Essay on the Shaking Palsy by James Parkinson, 1817
Historical Background
Parkinson’s disease has been referred to in history as far back as the ancient Egyptians. Hieroglyphic writings make reference to the symptoms of the disease. The references to Parkinson’s disease throughout historical literature include the Bible, writings of Galen-the-Great, a Greek physician of the second century and in Shakespeare’s works. In 1817 a British surgeon, James Parkinson, wrote an essay on The Shaking Palsy. In this paper he described the primary clinical symptoms of six patients affected with the disease. In the later 1800′s, this clinical syndrome of tremor, rigidity and slowness of movements (bradykinesia) came to bear Dr. Parkinson’s name.
Cause
The underlying disease process for Parkinson’s disease was discovered in the 1950′s.
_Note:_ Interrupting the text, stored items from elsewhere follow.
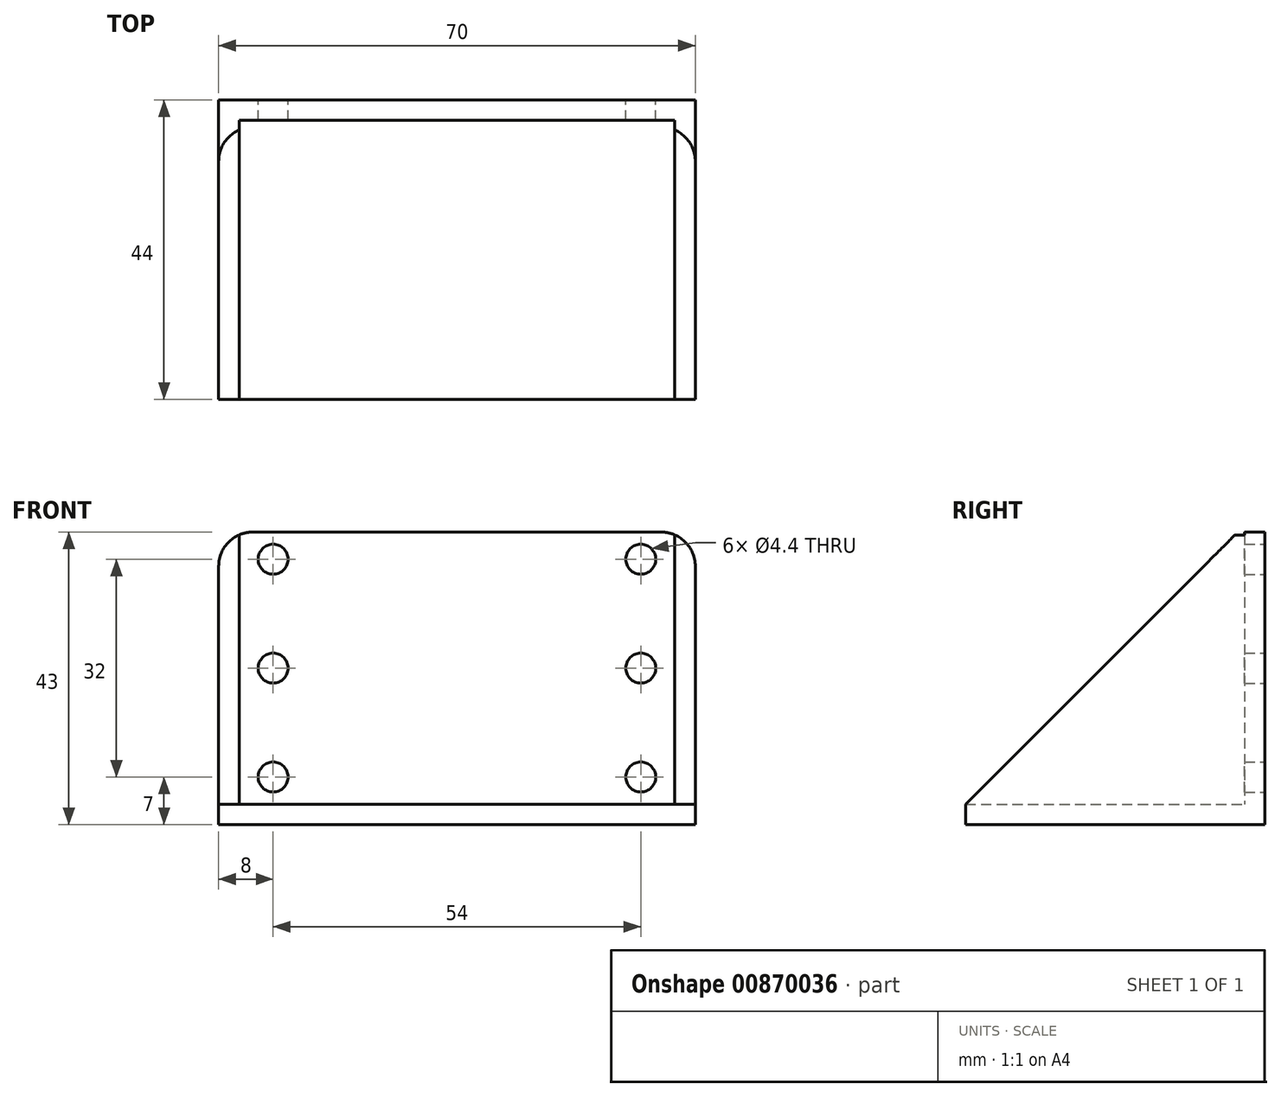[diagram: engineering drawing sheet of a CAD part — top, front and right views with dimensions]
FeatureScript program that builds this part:
annotation { "Feature Type Name" : "Feature", "Feature Type Description" : "" }
export const myFeature = defineFeature(function(context is Context, id is Id, definition is map)
    precondition{}
    {
        {
            var Q0;
            Q0=qCreatedBy(makeId("Front.planeOp"),FACE);
            var sketch = newSketch(context, id + "F0", { "sketchPlane" : qUnion([Q0])});
            skLineSegment(sketch, "E0.bottom", {"start": v(32, -20) * mm, "end": v(-32, -20) * mm});
            skLineSegment(sketch, "E0.top", {"start": v(32, 20) * mm, "end": v(-32, 20) * mm});
            skLineSegment(sketch, "E0.left", {"start": v(32, -20) * mm, "end": v(32, 20) * mm});
            skLineSegment(sketch, "E0.right", {"start": v(-32, -20) * mm, "end": v(-32, 20) * mm});
            skPoint(sketch, "E0.middle", {"position": v(0, 0) * mm});
            skCircle(sketch, "E1", {"center": v(-27, 0) * mm, "radius": 2.2 * mm});
            skLineSegment(sketch, "E2", {"start": v(-27, -20) * mm, "end": v(-27, 20) * mm, "construction": true});
            skCircle(sketch, "E3", {"center": v(-27, 16) * mm, "radius": 2.2 * mm});
            skCircle(sketch, "E4.MirrorC", {"center": v(-27, -16) * mm, "radius": 2.2 * mm});
            skCircle(sketch, "E5.MirrorC", {"center": v(27, 16) * mm, "radius": 2.2 * mm});
            skCircle(sketch, "E6.MirrorC", {"center": v(27, 0) * mm, "radius": 2.2 * mm});
            skCircle(sketch, "E7.MirrorC", {"center": v(27, -16) * mm, "radius": 2.2 * mm});
            skLineSegment(sketch, "E8.bottom", {"start": v(-32, -20) * mm, "end": v(32, -20) * mm});
            skLineSegment(sketch, "E8.top", {"start": v(-32, -23) * mm, "end": v(32, -23) * mm});
            skLineSegment(sketch, "E8.left", {"start": v(-32, -20) * mm, "end": v(-32, -23) * mm});
            skLineSegment(sketch, "E8.right", {"start": v(32, -20) * mm, "end": v(32, -23) * mm});
            skLineSegment(sketch, "E9.bottom", {"start": v(-32, 20) * mm, "end": v(-35, 20) * mm});
            skLineSegment(sketch, "E9.top", {"start": v(-32, -23) * mm, "end": v(-35, -23) * mm});
            skLineSegment(sketch, "E9.left", {"start": v(-32, 20) * mm, "end": v(-32, -23) * mm});
            skLineSegment(sketch, "E9.right", {"start": v(-35, 20) * mm, "end": v(-35, -23) * mm});
            skLineSegment(sketch, "E10.bottom", {"start": v(32, 20) * mm, "end": v(35, 20) * mm});
            skLineSegment(sketch, "E10.top", {"start": v(32, -23) * mm, "end": v(35, -23) * mm});
            skLineSegment(sketch, "E10.left", {"start": v(32, 20) * mm, "end": v(32, -23) * mm});
            skLineSegment(sketch, "E10.right", {"start": v(35, 20) * mm, "end": v(35, -23) * mm});
            skSolve(sketch);
        }
        {
            var Q0;
            {var subQ0=makeQuery(id+"F0.imprint","IMPRINT",EDGE,{"derivedFrom":sQuery(id+"F0.wireOp",EDGE,"E0.bottom")});var subQ3=makeQuery(id+"F0.imprint","IMPRINT",EDGE,{"derivedFrom":sQuery(id+"F0.wireOp",EDGE,"E0.right")});var subQ4=makeQuery(id+"F0.imprint","IMPRINT",EDGE,{"derivedFrom":sQuery(id+"F0.wireOp",EDGE,"E0.left")});Q0=qUnion([makeQuery(id+"F0.imprint","IMPRINT",FACE,{"disambiguationData":[TD([[subQ0,-1.0]])]}),makeQuery(id+"F0.imprint","IMPRINT",FACE,{"disambiguationData":[TD([[subQ4,-1.0]])]}),makeQuery(id+"F0.imprint","IMPRINT",FACE,{"disambiguationData":[TD([[subQ3,1.0]])]}),makeQuery(id+"F0.imprint","IMPRINT",FACE,{"disambiguationData":[TD([[subQ0,1.0]])]})]);}
            extrude(context, id + "F1", {"entities" : qUnion([Q0]), "depth" : 3 * mm, "offsetDistance" : 25 * mm});
        }
        {
            var Q0;
            Q0=makeQuery(id+"F0.imprint","IMPRINT",FACE,{"disambiguationData":[TD([[makeQuery(id+"F0.imprint","IMPRINT",EDGE,{"derivedFrom":sQuery(id+"F0.wireOp",EDGE,"E0.bottom")}),1.0]])]});
            var Q1;
            Q1=makeQuery(id+"F0.imprint","IMPRINT",FACE,{"disambiguationData":[TD([[makeQuery(id+"F0.imprint","IMPRINT",EDGE,{"derivedFrom":sQuery(id+"F0.wireOp",EDGE,"E0.left")}),-1.0]])]});
            var Q2;
            Q2=makeQuery(id+"F0.imprint","IMPRINT",FACE,{"disambiguationData":[TD([[makeQuery(id+"F0.imprint","IMPRINT",EDGE,{"derivedFrom":sQuery(id+"F0.wireOp",EDGE,"E0.right")}),1.0]])]});
            extrude(context, id + "F2", {"entities" : qUnion([Q0, Q1, Q2]), "operationType" : NewBodyOperationType.ADD, "depth" : 44 * mm, "offsetDistance" : 25 * mm});
        }
        {
            var Q0;
            Q0=makeQuery(id+"F2.opExtrude","CAP_EDGE",EDGE,{"disambiguationData":[OSD([sQuery(id+"F0.wireOp",EDGE,"E9.bottom")])],"isStart":false});
            var Q1;
            Q1=makeQuery(id+"F2.opExtrude","CAP_EDGE",EDGE,{"disambiguationData":[OSD([sQuery(id+"F0.wireOp",EDGE,"E10.bottom")])],"isStart":false});
            chamfer(context, id + "F3", {"entities" : qUnion([Q0, Q1]), "width" : 40 * mm, "tangentPropagation" : true});
        }
        {
            var Q0;
            {var subQ0=sQuery(id+"F0.wireOp",EDGE,"E10.right");var subQ1=sQuery(id+"F0.wireOp",EDGE,"E10.bottom");Q0=makeQuery(id+"F2.boolean.opBoolean","MERGE",EDGE,{"derivedFrom":[makeQuery(id+"F1.opExtrude","SWEPT_EDGE",EDGE,{"disambiguationData":[OSD([subQ1,subQ0])]}),makeQuery(id+"F2.opExtrude","SWEPT_EDGE",EDGE,{"disambiguationData":[OSD([subQ1,subQ0])]})]});}
            var Q1;
            {var subQ0=sQuery(id+"F0.wireOp",EDGE,"E9.right");var subQ1=sQuery(id+"F0.wireOp",EDGE,"E9.bottom");Q1=makeQuery(id+"F2.boolean.opBoolean","MERGE",EDGE,{"derivedFrom":[makeQuery(id+"F1.opExtrude","SWEPT_EDGE",EDGE,{"disambiguationData":[OSD([subQ1,subQ0])]}),makeQuery(id+"F2.opExtrude","SWEPT_EDGE",EDGE,{"disambiguationData":[OSD([subQ1,subQ0])]})]});}
            fillet(context, id + "F4", {"entities" : qUnion([Q0, Q1]), "radius" : 5 * mm, "tangentPropagation" : true, "allowEdgeOverflow" : false});
        }
    });
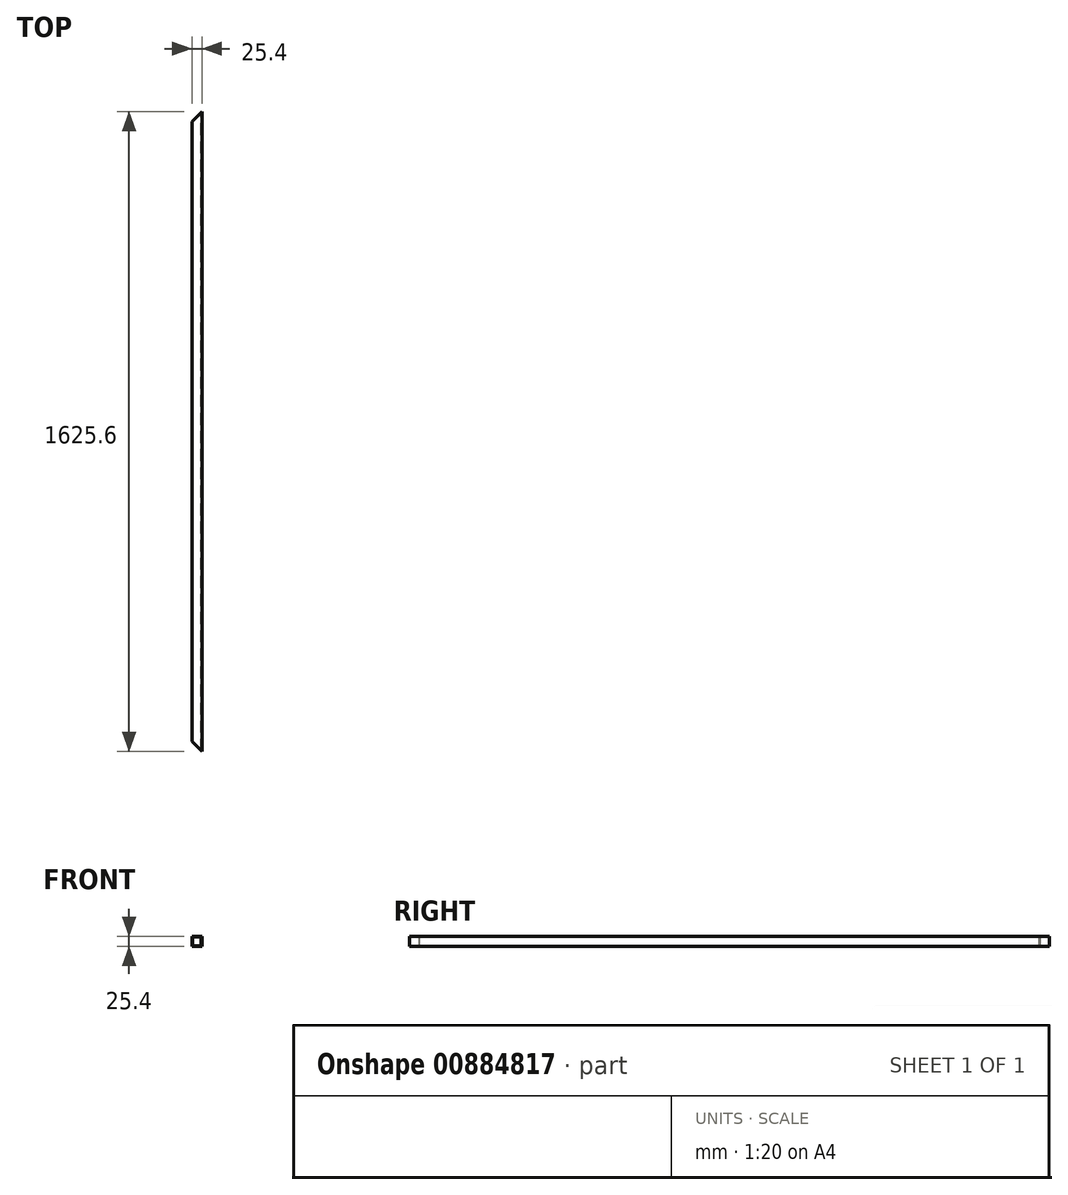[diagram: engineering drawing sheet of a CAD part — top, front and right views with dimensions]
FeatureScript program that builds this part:
annotation { "Feature Type Name" : "Feature", "Feature Type Description" : "" }
export const myFeature = defineFeature(function(context is Context, id is Id, definition is map)
    precondition{}
    {
        {
            var Q0;
            Q0=qCreatedBy(makeId("Front.planeOp"),FACE);
            var sketch = newSketch(context, id + "F0", { "sketchPlane" : qUnion([Q0])});
            skLineSegment(sketch, "E0.bottom", {"start": v(0, 0) * mm, "end": v(25.4, 0) * mm});
            skLineSegment(sketch, "E0.top", {"start": v(0, 25.4) * mm, "end": v(25.4, 25.4) * mm});
            skLineSegment(sketch, "E0.left", {"start": v(0, 0) * mm, "end": v(0, 25.4) * mm});
            skLineSegment(sketch, "E0.right", {"start": v(25.4, 0) * mm, "end": v(25.4, 25.4) * mm});
            skLineSegment(sketch, "E1.0", {"start": v(1.65, 1.65) * mm, "end": v(23.75, 1.65) * mm});
            skLineSegment(sketch, "E1.1", {"start": v(1.65, 1.65) * mm, "end": v(1.65, 23.75) * mm});
            skLineSegment(sketch, "E1.2", {"start": v(1.65, 23.75) * mm, "end": v(23.75, 23.75) * mm});
            skLineSegment(sketch, "E1.3", {"start": v(23.75, 1.65) * mm, "end": v(23.75, 23.75) * mm});
            skSolve(sketch);
        }
        {
            var Q0;
            Q0=makeQuery(id+"F0.imprint","IMPRINT",FACE,{"disambiguationData":[TD([[makeQuery(id+"F0.imprint","IMPRINT",EDGE,{"derivedFrom":sQuery(id+"F0.wireOp",EDGE,"E0.bottom")}),1.0]])]});
            extrude(context, id + "F1", {"entities" : qUnion([Q0]), "depth" : 1625.6 * mm, "offsetDistance" : 25.4 * mm});
        }
        {
            var Q0;
            Q0=makeQuery(id+"F1.opExtrude","SWEPT_FACE",FACE,{"disambiguationData":[OSD([sQuery(id+"F0.wireOp",EDGE,"E0.top")])]});
            var sketch = newSketch(context, id + "F2", { "sketchPlane" : qUnion([Q0])});
            skLineSegment(sketch, "E2", {"start": v(25.4, -1625.6) * mm, "end": v(0, -1600.2) * mm});
            skLineSegment(sketch, "E3", {"start": v(0, -1600.2) * mm, "end": v(0, -1625.6) * mm});
            skLineSegment(sketch, "E4", {"start": v(0, -1625.6) * mm, "end": v(25.4, -1625.6) * mm});
            skSolve(sketch);
        }
        {
            var Q0;
            Q0 = qSketchRegion(id + "F2", true);
            extrude(context, id + "F3", {"entities" : qUnion([Q0]), "operationType" : NewBodyOperationType.REMOVE, "endBound" : BoundingType.THROUGH_ALL, "oppositeDirection" : true, "depth" : 25.4 * mm, "offsetDistance" : 25.4 * mm});
        }
        {
            var Q0;
            Q0=makeQuery(id+"F1.opExtrude","SWEPT_FACE",FACE,{"disambiguationData":[OSD([sQuery(id+"F0.wireOp",EDGE,"E0.top")])]});
            var sketch = newSketch(context, id + "F4", { "sketchPlane" : qUnion([Q0])});
            skLineSegment(sketch, "E5", {"start": v(25.4, 0) * mm, "end": v(0, -25.4) * mm});
            skLineSegment(sketch, "E6", {"start": v(25.4, 0) * mm, "end": v(0, 0) * mm});
            skLineSegment(sketch, "E7", {"start": v(0, 0) * mm, "end": v(0, -25.4) * mm});
            skSolve(sketch);
        }
        {
            var Q0;
            Q0 = qSketchRegion(id + "F4", true);
            extrude(context, id + "F5", {"entities" : qUnion([Q0]), "operationType" : NewBodyOperationType.REMOVE, "endBound" : BoundingType.THROUGH_ALL, "oppositeDirection" : true, "depth" : 25.4 * mm, "offsetDistance" : 25.4 * mm});
        }
    });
It was found that a specific area of the brain known as the substantia nigra was affected. The substantia nigra is a dark pigmented area located in the brainstem. It contains specialized nerve cells (neurons) that produce a neurotransmitter, dopamine. Dopamine is responsible for enabling the brain to generate signals for smooth, well-regulated motor (muscle) function. In patients with Parkinson’s disease, the dopamine producing neurons slowly die off. This results in a dopamine shortage in the brain. Patients who develop symptoms of Parkinson’s disease have already lost 80 percent of the dopamine producing neurons. Despite extensive clinical research, the cause for the loss of these dopamine-containing neurons in the substantia nigra remains a medical mystery.
Diagnosis
The clinical diagnosis of Parkinson’s disease is based on patient symptoms and findings on a neurological examination. There are no specific CT/MRI brain scan abnormalities or blood tests that confirm the diagnosis of Parkinson’s disease. A physician may order certain tests to exclude other problems, but the diagnosis of Parkinson’s disease is based on detailed clinical history and a physical exam. There are several neurologic diseases that mimic Parkinson’s disease. These syndromes have some of the clinical features of Parkinson’s disease. They are not, however, due to the dying off of nerve cells in the substantia nigra or due to dopamine deficiency. These syndromes are classified as atypical Parkinson’s disease or Parkinson Plus syndromes. Common among these syndromes are progressive supranuclear palsy, Wilson’s disease and cortical basal ganglionic degeneration (CBGD). Patients affected with one of these diseases frequently do not respond to the medications used to treat Parkinson’s disease. All of these neurological syndromes, including Parkinson’s disease, are in the family of neurodegenerative disorders. They are inexorably progressive – usually over a period of five to twenty years.